In our study, evidence of myocardial involvement was found in 22% of patients who were hospitalized, among whom clinical manifestations ranged in severity from mild elevation of cardiac biomarker levels to myocarditis. Fortunately, these cardiac abnormalities were transient and did not necessitate specific treatment. Impairment of systolic function, characterized by a left ventricular ejection fraction of less than 45%, was found in other studies of severe dengue [4, 9, 16]. In another case report of 102 paediatric patients with DHF, 10 patients had fulminant myocarditis that necessitated early inotropic drug support for acute heart failure . Prospective studies have reported various incidences of abnormal cardiac involvement in dengue: myocarditis in 15–27% of cases [6, 8, 12, 15, 20, 33] and functional cardiac abnormalities in up to 40% [4, 31, 34].

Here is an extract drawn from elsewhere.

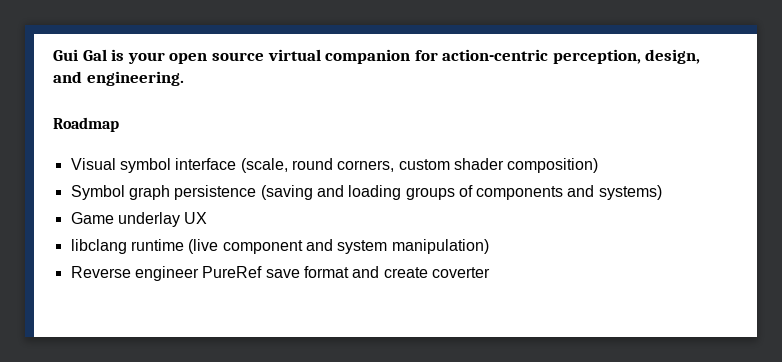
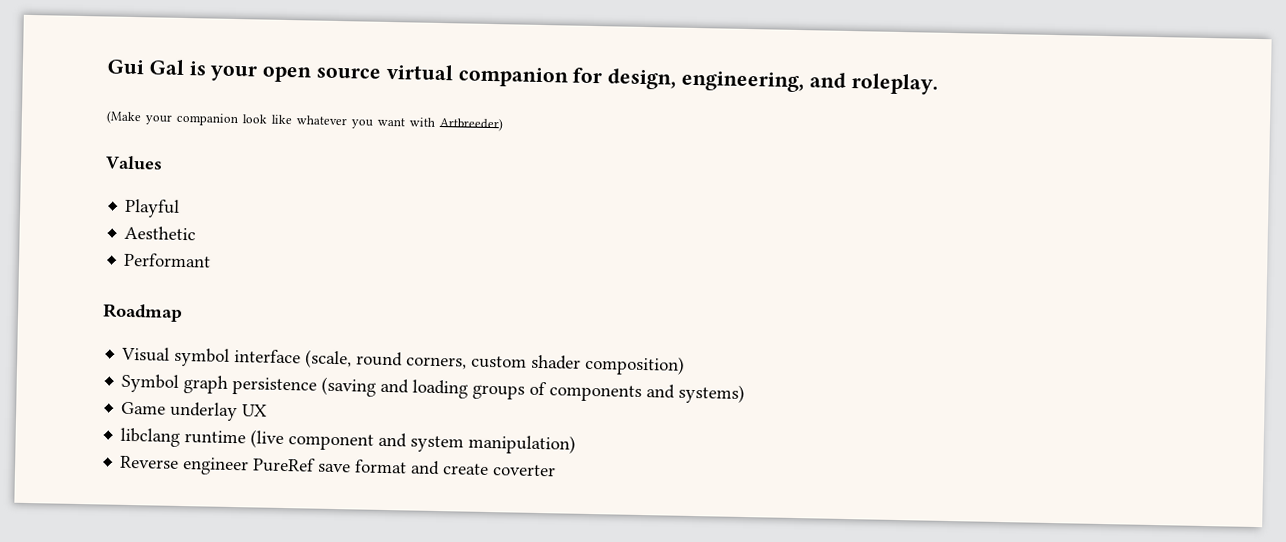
[442,49,701,64] [53,71,184,86] action-centric perception, design, and engineering. -> [607,68,938,95] [106,110,503,132] [105,155,163,171] [124,198,181,218] [124,225,197,241] [124,252,212,268] design, engineering, and roleplay. // (Make your companion look like whatever you want with Artbreeder) // Values // Playful // Aesthetic // Performant

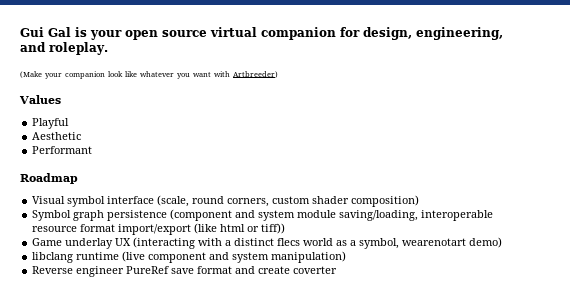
[321,376,746,405] [121,401,268,422] (saving and loading groups of components and systems) // Game underlay UX -> [170,209,494,221] [32,223,286,235] [32,237,503,249] (component and system module saving/loading, interoperable resource format import/export (like html or tiff)) // Game underlay UX (interacting with a distinct flecs world as a symbol, wearenotart demo)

In contrast to these findings, myocarditis was suspected in two of our patients on the basis of clinical information, elevation of cardiac enzyme levels, and minimal depression of left ventricular ejection fraction. The difference in the incidence of myocarditis in other reports may be related to dengue severity, which can vary year by year; this study was conducted during a year when severe dengue was not prevalent. Our results are compatible with those of a report of dengue cases in Southeast Asia [7, 27] and a report from Sri Lanka . Wichmann et al.  showed that 25% of patients with dengue had elevated levels of one or more cardiac biomarkers, such as myoglobin, CK-MB, troponin-T, N-terminal pro B-type natriuretic peptide, and heart-type fatty acid-binding protein. Myocardial involvement may result from a direct effect of the dengue virus or from cytokine-induced immune damage, in which high circulatory levels of pro-inflammatory cytokines cause depression of myocardial function [1, 2]. Another potential mechanism is regional vulnerability to coronary hypoperfusion . Patients with elevated levels of cardiac biomarkers showed more inflammatory activity, such as higher white blood cell counts, but these findings were not statistically significant compared with previous studies .
Cardiac involvement in dengue, although often mild, can be severe, progressing to heart failure, according to several reports [ 4, 17, 32]. Cardiac and hemodynamic parameters are affected by cardiac function, volume status and autonomic responses . Functional cardiac involvement in dengue was found to involve both diastolic and systolic function and was related to severity of plasma leakage . Echocardiographic findings of myocardial injury in DVI have been demonstrated [9, 20, 23, 24, 30]. We found that abnormalities in cardiac parameters were related to the severity of DVI. Decreases in left ventricular ejection fraction, cardiac index and left ventricular diastolic inflow, and elevations in systemic vascular resistance in DHF are likely to be affected by reduced intravascular volume . We found decreases in mitral valve early wave peak velocities, early diastolic mitral annular velocity (e´), left ventricular outflow tract mean and cardiac index in DHF. Lower e´ in this study may reflect diastolic dysfunction, as in previous studies [28, 29]. Cardiac functional assessment with the use of tissue Doppler imaging parameters revealed that e´ was significantly decreased in patients with severe dengue, which may reflect impaired left ventricular relaxation and diastolic defects [18, 29].
Fatal dengue-related myocarditis has also been reported. In a study of adult and paediatric cases in Brazil, the incidence of myocarditis amongst patients with clinical manifestations or elevated biomarker levels was approximately 15% . In a subset of these cases, echocardiographic or magnetic resonance imaging (MRI) findings were abnormal [12, 15]. When dengue-related myocarditis occurs, good supportive care with optimal intravascular volume and maintenance fluid is crucial. According to many studies, myocarditis is transient and self-limiting. In particular, dengue with suspected cardiac involvement should not be treated with iatrogenic fluid overload [16, 19]. The decrease in heart rate on the day of defervescence that has been observed in DVI is attributed to increased parasympathetic activity . In this study, we found that patients with severe DVI are likely to be at risk of cardiac involvement; however, the numbers of patients categorized by severity were small. Further studies are needed to evaluate the risk factors. We found that DHF was one of the associated risk factors for the development of cardiac involvement in DVI. This finding will increase physicians’ awareness of the possibility of cardiac involvement in patients with DHF.
This study had some limitations. First, we studied a population at only a single center in Thailand; our data may not be representative of all patients with dengue. Second, we studied hospitalized adults with DVI during a period when few cases of myocarditis related to dengue were reported; hence, the results may not be all patients with DVI. Third, we used cardiac biomarker elevation and serial echocardiography to screen for myocarditis in patients with DVI, but these are not ideal screening tools. Cardiac MRI is more sensitive than echocardiography for subclinical myocarditis, but is very expensive.